The weekend edition of the Messenger carries an editorial by Rob Roper of the right-wing Ethan Allen Institute advocating for Vermont to join 24 other states in passing a so-called “Right-to-Work” law.
The timing is odd since this red-flag originally saw the light of day way back in August, when it was carried by Vermont Digger.
The name “Right-to-Work” is deceptive, as are the statistics quoted in Mr. Roper’s pitch. In states without “Right to Work” laws, no one is denied the right to work. They simply may not benefit from the wage and benefit packages negotiated through collective bargaining unless they contribute to the cost of that collective bargaining effort.
Sounds pretty fair to me.
So-Called “Right-to-Work” laws are popular in states under Republican control, where regulation is egregiously lax, minimum wage is kept truly minimal, and a lack of social services and infrastructure investment keep taxes artificially low.
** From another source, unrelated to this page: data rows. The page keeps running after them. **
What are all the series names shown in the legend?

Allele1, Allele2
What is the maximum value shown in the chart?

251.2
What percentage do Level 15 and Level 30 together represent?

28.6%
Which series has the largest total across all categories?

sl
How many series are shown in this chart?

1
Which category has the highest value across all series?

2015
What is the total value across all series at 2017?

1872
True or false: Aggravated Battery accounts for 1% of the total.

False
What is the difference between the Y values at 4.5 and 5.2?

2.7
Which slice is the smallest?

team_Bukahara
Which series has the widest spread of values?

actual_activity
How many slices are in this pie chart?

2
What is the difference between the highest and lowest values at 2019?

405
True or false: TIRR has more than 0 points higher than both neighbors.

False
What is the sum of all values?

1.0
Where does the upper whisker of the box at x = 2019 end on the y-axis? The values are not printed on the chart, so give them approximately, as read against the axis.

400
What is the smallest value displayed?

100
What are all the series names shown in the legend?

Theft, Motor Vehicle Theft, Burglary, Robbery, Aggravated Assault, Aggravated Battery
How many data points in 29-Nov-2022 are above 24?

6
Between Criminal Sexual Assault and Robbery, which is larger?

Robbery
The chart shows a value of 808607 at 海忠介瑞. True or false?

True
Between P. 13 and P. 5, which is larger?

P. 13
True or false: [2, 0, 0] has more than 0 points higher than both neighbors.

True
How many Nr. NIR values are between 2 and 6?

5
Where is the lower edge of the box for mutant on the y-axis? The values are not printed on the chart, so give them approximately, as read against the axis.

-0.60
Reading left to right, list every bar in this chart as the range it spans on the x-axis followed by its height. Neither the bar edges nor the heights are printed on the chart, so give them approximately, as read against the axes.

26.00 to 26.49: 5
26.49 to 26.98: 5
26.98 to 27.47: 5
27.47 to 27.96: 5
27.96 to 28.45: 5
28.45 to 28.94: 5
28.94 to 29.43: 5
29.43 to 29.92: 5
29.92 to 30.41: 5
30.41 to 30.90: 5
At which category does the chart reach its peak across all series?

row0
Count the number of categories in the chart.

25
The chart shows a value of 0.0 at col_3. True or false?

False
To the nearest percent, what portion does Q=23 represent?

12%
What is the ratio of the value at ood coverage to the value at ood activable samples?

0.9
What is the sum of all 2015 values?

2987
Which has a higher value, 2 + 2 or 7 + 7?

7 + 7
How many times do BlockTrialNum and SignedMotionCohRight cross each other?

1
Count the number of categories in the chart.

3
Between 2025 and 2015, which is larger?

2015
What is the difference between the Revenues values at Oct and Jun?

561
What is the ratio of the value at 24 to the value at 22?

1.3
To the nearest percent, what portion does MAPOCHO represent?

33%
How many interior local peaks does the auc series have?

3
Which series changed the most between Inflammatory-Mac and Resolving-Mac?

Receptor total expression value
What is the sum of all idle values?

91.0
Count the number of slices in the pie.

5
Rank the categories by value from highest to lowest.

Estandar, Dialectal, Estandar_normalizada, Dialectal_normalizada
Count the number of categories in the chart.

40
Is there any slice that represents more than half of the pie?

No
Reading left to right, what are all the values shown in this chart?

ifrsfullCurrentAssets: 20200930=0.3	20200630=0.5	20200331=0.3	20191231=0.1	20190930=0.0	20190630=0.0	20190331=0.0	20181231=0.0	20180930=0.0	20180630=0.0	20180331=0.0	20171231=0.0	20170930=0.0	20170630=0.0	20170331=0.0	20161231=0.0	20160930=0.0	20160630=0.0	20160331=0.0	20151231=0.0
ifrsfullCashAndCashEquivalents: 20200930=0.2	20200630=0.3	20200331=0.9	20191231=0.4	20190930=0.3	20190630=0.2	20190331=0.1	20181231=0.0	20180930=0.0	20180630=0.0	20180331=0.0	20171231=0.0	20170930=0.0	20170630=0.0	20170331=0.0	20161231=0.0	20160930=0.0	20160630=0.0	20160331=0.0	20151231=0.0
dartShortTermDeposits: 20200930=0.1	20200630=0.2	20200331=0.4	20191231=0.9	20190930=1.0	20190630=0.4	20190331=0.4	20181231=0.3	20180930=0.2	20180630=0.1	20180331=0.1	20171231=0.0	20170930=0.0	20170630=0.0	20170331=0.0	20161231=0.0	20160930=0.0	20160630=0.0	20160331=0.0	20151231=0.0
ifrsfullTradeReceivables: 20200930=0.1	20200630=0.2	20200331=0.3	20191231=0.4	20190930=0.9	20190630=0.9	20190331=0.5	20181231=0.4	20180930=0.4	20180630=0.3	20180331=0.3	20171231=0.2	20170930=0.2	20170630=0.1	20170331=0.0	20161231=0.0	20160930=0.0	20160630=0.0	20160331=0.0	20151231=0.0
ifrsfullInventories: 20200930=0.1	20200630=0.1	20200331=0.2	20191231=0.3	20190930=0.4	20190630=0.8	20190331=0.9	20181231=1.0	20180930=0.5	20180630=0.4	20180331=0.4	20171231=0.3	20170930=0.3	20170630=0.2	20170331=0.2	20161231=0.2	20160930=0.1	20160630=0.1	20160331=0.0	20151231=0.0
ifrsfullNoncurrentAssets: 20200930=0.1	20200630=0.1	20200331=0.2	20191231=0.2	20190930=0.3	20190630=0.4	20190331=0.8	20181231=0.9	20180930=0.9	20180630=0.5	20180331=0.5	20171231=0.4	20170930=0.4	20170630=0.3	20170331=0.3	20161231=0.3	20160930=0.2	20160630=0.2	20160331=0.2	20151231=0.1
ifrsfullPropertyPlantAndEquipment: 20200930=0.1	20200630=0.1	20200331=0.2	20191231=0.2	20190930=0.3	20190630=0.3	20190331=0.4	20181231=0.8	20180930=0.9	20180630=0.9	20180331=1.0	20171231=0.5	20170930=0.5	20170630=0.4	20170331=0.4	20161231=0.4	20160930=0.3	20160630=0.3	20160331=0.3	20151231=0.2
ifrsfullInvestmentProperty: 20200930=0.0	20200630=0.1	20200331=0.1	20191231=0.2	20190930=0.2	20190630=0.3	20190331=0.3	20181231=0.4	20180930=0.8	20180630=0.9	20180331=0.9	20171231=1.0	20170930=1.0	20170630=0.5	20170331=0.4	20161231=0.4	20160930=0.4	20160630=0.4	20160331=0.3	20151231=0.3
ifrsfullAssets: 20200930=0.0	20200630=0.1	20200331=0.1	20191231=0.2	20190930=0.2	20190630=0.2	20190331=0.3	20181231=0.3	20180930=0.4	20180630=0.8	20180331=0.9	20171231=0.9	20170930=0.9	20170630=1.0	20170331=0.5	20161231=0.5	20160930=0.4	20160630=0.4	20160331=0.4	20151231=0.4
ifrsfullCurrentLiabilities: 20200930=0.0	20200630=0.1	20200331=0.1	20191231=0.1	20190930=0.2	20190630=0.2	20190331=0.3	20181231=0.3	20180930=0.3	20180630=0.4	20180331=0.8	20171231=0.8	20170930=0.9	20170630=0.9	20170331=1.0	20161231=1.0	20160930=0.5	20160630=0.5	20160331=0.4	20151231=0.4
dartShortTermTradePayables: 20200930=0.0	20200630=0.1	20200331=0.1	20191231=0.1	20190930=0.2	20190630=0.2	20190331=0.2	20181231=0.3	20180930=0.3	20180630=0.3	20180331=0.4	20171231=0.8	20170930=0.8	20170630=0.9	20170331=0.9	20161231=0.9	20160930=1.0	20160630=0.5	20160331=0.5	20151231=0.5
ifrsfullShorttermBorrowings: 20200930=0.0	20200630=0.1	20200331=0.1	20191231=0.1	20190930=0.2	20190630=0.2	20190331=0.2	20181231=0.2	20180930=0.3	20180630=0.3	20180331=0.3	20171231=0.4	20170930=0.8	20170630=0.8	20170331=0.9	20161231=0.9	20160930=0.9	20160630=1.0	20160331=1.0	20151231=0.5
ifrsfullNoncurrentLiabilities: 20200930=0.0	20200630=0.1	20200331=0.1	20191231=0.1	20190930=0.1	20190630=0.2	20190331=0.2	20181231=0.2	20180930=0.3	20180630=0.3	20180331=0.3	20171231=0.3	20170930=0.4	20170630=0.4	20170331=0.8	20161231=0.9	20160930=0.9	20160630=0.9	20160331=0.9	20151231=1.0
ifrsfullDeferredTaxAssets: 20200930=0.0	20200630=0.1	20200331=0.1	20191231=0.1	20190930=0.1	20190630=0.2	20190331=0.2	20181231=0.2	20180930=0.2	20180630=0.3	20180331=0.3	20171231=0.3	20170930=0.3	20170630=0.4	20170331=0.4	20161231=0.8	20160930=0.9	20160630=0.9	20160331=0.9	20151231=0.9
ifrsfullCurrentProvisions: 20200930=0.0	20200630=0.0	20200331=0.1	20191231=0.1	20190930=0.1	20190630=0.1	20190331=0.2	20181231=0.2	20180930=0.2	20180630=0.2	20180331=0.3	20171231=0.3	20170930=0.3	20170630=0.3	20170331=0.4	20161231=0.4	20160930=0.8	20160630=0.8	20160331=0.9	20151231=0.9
These states are extremely attractive to industrial-scale development, of course, but the collateral costs to poorer communities represented in their population, and to the environment, must be borne by the federal purse or not at all.
The statistics that Mr. Roper quotes are therefore skewed by factors other than “Right-to-Work” laws.
Let’s take a closer look at the sources that are providing Mr. Roper with his talking points. He cites a study by the “Competitive Enterprise Institute.” According to Sourcewatch, the “Competitive Enterprise Institute” is heavily funded by the infamous Koch brothers and has “long ties to the disinformation campaigns” of big tobacco and climate change denial.
We can only assume that his statement that “over 85% of Vermonters” support a “Right-to-Work” agenda is based on statistics provided by that extremely questionable source. If this number wasn’t simply pulled out of the air, it was no doubt arrived at through the use of a “push-poll” which surveyed only a carefully chosen section of the population.
Anyone who has ever been the recipient of a call asking something on the order of “Would you support candidate “A” if you knew that he beat his wife?” is familiar with the nature of “push-polls.”
Given Vermont’s position as the most progressive state in the Union, it seems highly unlikely that 85% of Vermonters actually would support a law that essentially strips labor of its ability to engage in collective bargaining, particularly in this era of conspicuous corporate greed and exploitation.